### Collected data
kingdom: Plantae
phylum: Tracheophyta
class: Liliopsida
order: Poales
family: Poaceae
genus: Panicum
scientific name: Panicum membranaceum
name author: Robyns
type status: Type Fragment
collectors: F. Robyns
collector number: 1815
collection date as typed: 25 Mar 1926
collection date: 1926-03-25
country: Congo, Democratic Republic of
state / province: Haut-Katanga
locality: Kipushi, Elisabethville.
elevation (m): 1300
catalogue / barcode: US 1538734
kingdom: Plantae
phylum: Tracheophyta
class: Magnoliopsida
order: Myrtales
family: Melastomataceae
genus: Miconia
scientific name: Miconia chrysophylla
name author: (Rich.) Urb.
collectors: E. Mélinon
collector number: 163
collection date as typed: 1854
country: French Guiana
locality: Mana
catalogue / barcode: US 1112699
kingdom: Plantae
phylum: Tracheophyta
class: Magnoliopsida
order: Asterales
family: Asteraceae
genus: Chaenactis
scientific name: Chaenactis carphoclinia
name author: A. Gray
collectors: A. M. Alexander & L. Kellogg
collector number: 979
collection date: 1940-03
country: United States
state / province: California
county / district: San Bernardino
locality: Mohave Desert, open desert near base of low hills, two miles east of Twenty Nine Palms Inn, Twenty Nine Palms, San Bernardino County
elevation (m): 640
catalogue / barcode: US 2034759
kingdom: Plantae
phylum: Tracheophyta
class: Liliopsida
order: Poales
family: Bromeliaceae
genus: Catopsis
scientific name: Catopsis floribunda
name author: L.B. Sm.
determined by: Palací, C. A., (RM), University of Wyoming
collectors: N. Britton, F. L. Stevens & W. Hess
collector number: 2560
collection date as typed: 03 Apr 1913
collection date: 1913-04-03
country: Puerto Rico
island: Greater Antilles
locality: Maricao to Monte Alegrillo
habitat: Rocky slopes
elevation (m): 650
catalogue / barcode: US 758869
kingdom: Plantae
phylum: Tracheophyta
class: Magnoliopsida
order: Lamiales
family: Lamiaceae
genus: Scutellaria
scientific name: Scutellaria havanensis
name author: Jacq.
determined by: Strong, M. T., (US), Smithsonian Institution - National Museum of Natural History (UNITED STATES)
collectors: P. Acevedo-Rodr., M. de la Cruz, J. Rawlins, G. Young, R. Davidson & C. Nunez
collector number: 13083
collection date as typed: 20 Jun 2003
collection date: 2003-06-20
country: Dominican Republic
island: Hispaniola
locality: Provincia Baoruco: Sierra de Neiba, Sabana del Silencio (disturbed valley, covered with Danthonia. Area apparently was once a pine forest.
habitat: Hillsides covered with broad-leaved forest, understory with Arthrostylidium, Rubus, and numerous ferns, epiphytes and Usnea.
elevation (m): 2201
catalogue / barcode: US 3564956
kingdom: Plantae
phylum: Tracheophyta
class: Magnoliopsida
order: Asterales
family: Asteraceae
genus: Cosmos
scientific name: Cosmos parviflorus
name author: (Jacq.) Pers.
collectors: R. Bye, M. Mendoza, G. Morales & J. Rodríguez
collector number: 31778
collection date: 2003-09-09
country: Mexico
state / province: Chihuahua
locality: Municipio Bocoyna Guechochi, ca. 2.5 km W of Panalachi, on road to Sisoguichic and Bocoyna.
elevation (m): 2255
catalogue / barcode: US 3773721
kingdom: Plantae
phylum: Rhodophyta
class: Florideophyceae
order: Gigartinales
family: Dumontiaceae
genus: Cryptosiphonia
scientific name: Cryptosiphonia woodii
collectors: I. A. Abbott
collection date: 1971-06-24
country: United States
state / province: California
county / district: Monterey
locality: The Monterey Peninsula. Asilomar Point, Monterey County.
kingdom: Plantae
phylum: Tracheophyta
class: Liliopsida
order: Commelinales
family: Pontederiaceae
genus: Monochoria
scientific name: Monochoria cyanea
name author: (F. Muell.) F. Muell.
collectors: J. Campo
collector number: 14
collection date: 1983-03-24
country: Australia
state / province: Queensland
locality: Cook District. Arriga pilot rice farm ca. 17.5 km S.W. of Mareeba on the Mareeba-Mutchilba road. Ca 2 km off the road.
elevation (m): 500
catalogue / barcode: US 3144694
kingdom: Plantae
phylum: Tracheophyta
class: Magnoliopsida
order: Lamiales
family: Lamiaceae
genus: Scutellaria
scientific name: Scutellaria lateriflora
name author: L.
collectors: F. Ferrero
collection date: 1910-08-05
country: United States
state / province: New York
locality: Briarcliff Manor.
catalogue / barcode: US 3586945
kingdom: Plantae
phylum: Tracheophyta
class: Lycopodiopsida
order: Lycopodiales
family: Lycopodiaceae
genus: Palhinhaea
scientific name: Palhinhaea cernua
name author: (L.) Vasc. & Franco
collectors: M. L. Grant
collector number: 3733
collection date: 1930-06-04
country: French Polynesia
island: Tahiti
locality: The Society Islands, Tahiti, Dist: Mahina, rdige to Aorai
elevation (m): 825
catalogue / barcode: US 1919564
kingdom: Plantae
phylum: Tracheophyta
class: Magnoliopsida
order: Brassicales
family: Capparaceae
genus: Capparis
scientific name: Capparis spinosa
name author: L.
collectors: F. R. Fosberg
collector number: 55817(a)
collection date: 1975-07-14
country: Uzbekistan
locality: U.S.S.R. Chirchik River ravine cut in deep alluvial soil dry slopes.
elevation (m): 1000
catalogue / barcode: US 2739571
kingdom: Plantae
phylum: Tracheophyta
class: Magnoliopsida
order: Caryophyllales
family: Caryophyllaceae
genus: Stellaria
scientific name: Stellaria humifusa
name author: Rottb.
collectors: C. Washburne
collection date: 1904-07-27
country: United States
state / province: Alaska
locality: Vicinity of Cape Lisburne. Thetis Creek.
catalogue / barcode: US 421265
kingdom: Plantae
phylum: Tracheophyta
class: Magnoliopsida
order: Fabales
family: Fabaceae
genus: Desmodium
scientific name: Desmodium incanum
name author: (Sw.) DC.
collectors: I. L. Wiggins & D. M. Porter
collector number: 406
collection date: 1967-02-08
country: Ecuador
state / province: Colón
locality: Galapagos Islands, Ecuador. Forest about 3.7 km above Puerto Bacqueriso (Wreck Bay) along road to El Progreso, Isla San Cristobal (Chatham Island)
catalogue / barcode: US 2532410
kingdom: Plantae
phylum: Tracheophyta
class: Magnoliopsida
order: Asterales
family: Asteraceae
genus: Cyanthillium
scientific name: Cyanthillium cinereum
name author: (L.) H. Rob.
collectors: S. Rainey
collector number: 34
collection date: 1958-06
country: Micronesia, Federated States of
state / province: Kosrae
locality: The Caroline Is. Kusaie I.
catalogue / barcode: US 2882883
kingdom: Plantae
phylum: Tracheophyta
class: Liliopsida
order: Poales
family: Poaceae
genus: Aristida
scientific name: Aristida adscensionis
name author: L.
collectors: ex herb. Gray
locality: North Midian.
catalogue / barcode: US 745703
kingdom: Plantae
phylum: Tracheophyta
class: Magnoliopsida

### What the exercise asks
Reproduce every line of the listing above word for word.

### Full response
kingdom: Plantae
phylum: Tracheophyta
class: Liliopsida
order: Poales
family: Poaceae
genus: Panicum
scientific name: Panicum membranaceum
name author: Robyns
type status: Type Fragment
collectors: F. Robyns
collector number: 1815
collection date as typed: 25 Mar 1926
collection date: 1926-03-25
country: Congo, Democratic Republic of
state / province: Haut-Katanga
locality: Kipushi, Elisabethville.
elevation (m): 1300
catalogue / barcode: US 1538734
kingdom: Plantae
phylum: Tracheophyta
class: Magnoliopsida
order: Myrtales
family: Melastomataceae
genus: Miconia
scientific name: Miconia chrysophylla
name author: (Rich.) Urb.
collectors: E. Mélinon
collector number: 163
collection date as typed: 1854
country: French Guiana
locality: Mana
catalogue / barcode: US 1112699
kingdom: Plantae
phylum: Tracheophyta
class: Magnoliopsida
order: Asterales
family: Asteraceae
genus: Chaenactis
scientific name: Chaenactis carphoclinia
name author: A. Gray
collectors: A. M. Alexander & L. Kellogg
collector number: 979
collection date: 1940-03
country: United States
state / province: California
county / district: San Bernardino
locality: Mohave Desert, open desert near base of low hills, two miles east of Twenty Nine Palms Inn, Twenty Nine Palms, San Bernardino County
elevation (m): 640
catalogue / barcode: US 2034759
kingdom: Plantae
phylum: Tracheophyta
class: Liliopsida
order: Poales
family: Bromeliaceae
genus: Catopsis
scientific name: Catopsis floribunda
name author: L.B. Sm.
determined by: Palací, C. A., (RM), University of Wyoming
collectors: N. Britton, F. L. Stevens & W. Hess
collector number: 2560
collection date as typed: 03 Apr 1913
collection date: 1913-04-03
country: Puerto Rico
island: Greater Antilles
locality: Maricao to Monte Alegrillo
habitat: Rocky slopes
elevation (m): 650
catalogue / barcode: US 758869
kingdom: Plantae
phylum: Tracheophyta
class: Magnoliopsida
order: Lamiales
family: Lamiaceae
genus: Scutellaria
scientific name: Scutellaria havanensis
name author: Jacq.
determined by: Strong, M. T., (US), Smithsonian Institution - National Museum of Natural History (UNITED STATES)
collectors: P. Acevedo-Rodr., M. de la Cruz, J. Rawlins, G. Young, R. Davidson & C. Nunez
collector number: 13083
collection date as typed: 20 Jun 2003
collection date: 2003-06-20
country: Dominican Republic
island: Hispaniola
locality: Provincia Baoruco: Sierra de Neiba, Sabana del Silencio (disturbed valley, covered with Danthonia. Area apparently was once a pine forest.
habitat: Hillsides covered with broad-leaved forest, understory with Arthrostylidium, Rubus, and numerous ferns, epiphytes and Usnea.
elevation (m): 2201
catalogue / barcode: US 3564956
kingdom: Plantae
phylum: Tracheophyta
class: Magnoliopsida
order: Asterales
family: Asteraceae
genus: Cosmos
scientific name: Cosmos parviflorus
name author: (Jacq.) Pers.
collectors: R. Bye, M. Mendoza, G. Morales & J. Rodríguez
collector number: 31778
collection date: 2003-09-09
country: Mexico
state / province: Chihuahua
locality: Municipio Bocoyna Guechochi, ca. 2.5 km W of Panalachi, on road to Sisoguichic and Bocoyna.
elevation (m): 2255
catalogue / barcode: US 3773721
kingdom: Plantae
phylum: Rhodophyta
class: Florideophyceae
order: Gigartinales
family: Dumontiaceae
genus: Cryptosiphonia
scientific name: Cryptosiphonia woodii
collectors: I. A. Abbott
collection date: 1971-06-24
country: United States
state / province: California
county / district: Monterey
locality: The Monterey Peninsula. Asilomar Point, Monterey County.
kingdom: Plantae
phylum: Tracheophyta
class: Liliopsida
order: Commelinales
family: Pontederiaceae
genus: Monochoria
scientific name: Monochoria cyanea
name author: (F. Muell.) F. Muell.
collectors: J. Campo
collector number: 14
collection date: 1983-03-24
country: Australia
state / province: Queensland
locality: Cook District. Arriga pilot rice farm ca. 17.5 km S.W. of Mareeba on the Mareeba-Mutchilba road. Ca 2 km off the road.
elevation (m): 500
catalogue / barcode: US 3144694
kingdom: Plantae
phylum: Tracheophyta
class: Magnoliopsida
order: Lamiales
family: Lamiaceae
genus: Scutellaria
scientific name: Scutellaria lateriflora
name author: L.
collectors: F. Ferrero
collection date: 1910-08-05
country: United States
state / province: New York
locality: Briarcliff Manor.
catalogue / barcode: US 3586945
kingdom: Plantae
phylum: Tracheophyta
class: Lycopodiopsida
order: Lycopodiales
family: Lycopodiaceae
genus: Palhinhaea
scientific name: Palhinhaea cernua
name author: (L.) Vasc. & Franco
collectors: M. L. Grant
collector number: 3733
collection date: 1930-06-04
country: French Polynesia
island: Tahiti
locality: The Society Islands, Tahiti, Dist: Mahina, rdige to Aorai
elevation (m): 825
catalogue / barcode: US 1919564
kingdom: Plantae
phylum: Tracheophyta
class: Magnoliopsida
order: Brassicales
family: Capparaceae
genus: Capparis
scientific name: Capparis spinosa
name author: L.
collectors: F. R. Fosberg
collector number: 55817(a)
collection date: 1975-07-14
country: Uzbekistan
locality: U.S.S.R. Chirchik River ravine cut in deep alluvial soil dry slopes.
elevation (m): 1000
catalogue / barcode: US 2739571
kingdom: Plantae
phylum: Tracheophyta
class: Magnoliopsida
order: Caryophyllales
family: Caryophyllaceae
genus: Stellaria
scientific name: Stellaria humifusa
name author: Rottb.
collectors: C. Washburne
collection date: 1904-07-27
country: United States
state / province: Alaska
locality: Vicinity of Cape Lisburne. Thetis Creek.
catalogue / barcode: US 421265
kingdom: Plantae
phylum: Tracheophyta
class: Magnoliopsida
order: Fabales
family: Fabaceae
genus: Desmodium
scientific name: Desmodium incanum
name author: (Sw.) DC.
collectors: I. L. Wiggins & D. M. Porter
collector number: 406
collection date: 1967-02-08
country: Ecuador
state / province: Colón
locality: Galapagos Islands, Ecuador. Forest about 3.7 km above Puerto Bacqueriso (Wreck Bay) along road to El Progreso, Isla San Cristobal (Chatham Island)
catalogue / barcode: US 2532410
kingdom: Plantae
phylum: Tracheophyta
class: Magnoliopsida
order: Asterales
family: Asteraceae
genus: Cyanthillium
scientific name: Cyanthillium cinereum
name author: (L.) H. Rob.
collectors: S. Rainey
collector number: 34
collection date: 1958-06
country: Micronesia, Federated States of
state / province: Kosrae
locality: The Caroline Is. Kusaie I.
catalogue / barcode: US 2882883
kingdom: Plantae
phylum: Tracheophyta
class: Liliopsida
order: Poales
family: Poaceae
genus: Aristida
scientific name: Aristida adscensionis
name author: L.
collectors: ex herb. Gray
locality: North Midian.
catalogue / barcode: US 745703
kingdom: Plantae
phylum: Tracheophyta
class: Magnoliopsida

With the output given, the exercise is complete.